Meniere(メニエール)病と良性発作性頭位めまい症の違い

投稿日:2017年1月8日 更新日:

  Meniere(メニエール)病 良性発作性頭位めまい症
発症機序 精神的、肉体的なストレスによる自律神経障害、血行障害、内耳代謝機能障害等によるむくみ(内リンパ水腫)が起こるためであるとされている 卵形嚢や球形嚢の耳石が半器官内に落ち込んで発症すると考えられている
発症年齢 めまい患者の中では5~10%程度と言われており、30~50歳代女性に多い めまい疾患の中で最も多く、成人女性に多い
症状 感音難聴、耳鳴りを伴うめまい(内耳障害)、耳閉塞感
聴覚補充(リクルートメント)現象陽性
回転性めまい、眼振
治療 安静、薬物療法(利尿薬、血管拡張薬など)
薬物による改善が見られない場合は、手術(Portmann手術;内リンパ嚢開放術)
理学療法(平衡訓練):積極的に頭を動かして剥がれた耳石の破片を排泄する

通常、Meniere(メニエール)病のようなめまいを引き起こす疾患では体を動かさず安静療養するのが普通ですが、良性発作性頭位めまい症では積極的に頭を動かして剥がれた耳石の破片を排泄することで徐々に症状を治癒していきます。

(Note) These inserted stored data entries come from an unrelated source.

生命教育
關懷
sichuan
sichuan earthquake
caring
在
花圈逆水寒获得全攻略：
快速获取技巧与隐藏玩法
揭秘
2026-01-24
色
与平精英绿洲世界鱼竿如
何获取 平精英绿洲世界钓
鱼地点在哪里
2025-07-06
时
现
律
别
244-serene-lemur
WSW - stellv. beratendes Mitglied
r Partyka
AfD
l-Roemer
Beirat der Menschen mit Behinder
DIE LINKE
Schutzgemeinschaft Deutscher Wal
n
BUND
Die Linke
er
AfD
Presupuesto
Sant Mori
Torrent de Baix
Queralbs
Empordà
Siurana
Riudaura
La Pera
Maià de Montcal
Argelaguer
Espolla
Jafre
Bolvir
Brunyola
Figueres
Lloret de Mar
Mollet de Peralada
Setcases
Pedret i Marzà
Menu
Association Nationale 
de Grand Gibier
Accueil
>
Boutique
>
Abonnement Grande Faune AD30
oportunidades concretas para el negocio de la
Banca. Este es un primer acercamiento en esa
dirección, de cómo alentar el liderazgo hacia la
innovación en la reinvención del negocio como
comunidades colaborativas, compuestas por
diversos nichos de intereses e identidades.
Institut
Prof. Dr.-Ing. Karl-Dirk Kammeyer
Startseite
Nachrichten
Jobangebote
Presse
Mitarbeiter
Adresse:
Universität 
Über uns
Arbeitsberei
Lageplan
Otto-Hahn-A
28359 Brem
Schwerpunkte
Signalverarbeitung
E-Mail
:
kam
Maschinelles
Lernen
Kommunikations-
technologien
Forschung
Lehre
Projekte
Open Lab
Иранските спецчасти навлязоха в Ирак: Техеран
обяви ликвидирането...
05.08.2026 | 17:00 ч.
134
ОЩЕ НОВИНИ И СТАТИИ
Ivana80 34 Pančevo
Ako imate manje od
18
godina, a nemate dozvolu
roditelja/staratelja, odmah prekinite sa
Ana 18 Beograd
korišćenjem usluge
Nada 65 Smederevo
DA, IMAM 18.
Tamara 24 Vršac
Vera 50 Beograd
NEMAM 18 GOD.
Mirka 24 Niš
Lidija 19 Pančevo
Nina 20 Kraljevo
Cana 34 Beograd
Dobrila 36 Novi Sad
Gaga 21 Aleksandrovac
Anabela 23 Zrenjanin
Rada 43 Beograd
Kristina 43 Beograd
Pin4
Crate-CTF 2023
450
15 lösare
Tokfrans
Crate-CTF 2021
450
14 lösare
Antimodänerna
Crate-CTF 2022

最も多いめまいは良性発作性頭位めまい症で全世代で見られ、女性が男性の2.4倍発症率が高いようです。また良性発作性頭位めまい症は仕事がデスクワークで運動不足だったり、低い枕(低反発枕の普及)や低頭位姿勢、長い着座などの習慣で起きるようなので、現代病とも言えます。

良性発作性頭位めまい症では、短い潜時のあとに回旋性眼振を伴う回転性めまいが誘発されます。しかし、Meniere病と異なり、耳鳴や難聴など蝸牛神経症状をきたすことはありません。

感音性(内耳性)難聴では、難聴であるにもかかわらず、ある一定以上の音圧になると、少しの音圧上昇でも健常人と同じくらいに大きく聞こえるようになります。そのような感音性難聴に伴う聴覚過敏症の症状を聴覚補充(リクルートメント)現象と呼ばれます。このとき陰性であれば後迷路性難聴と診断できます。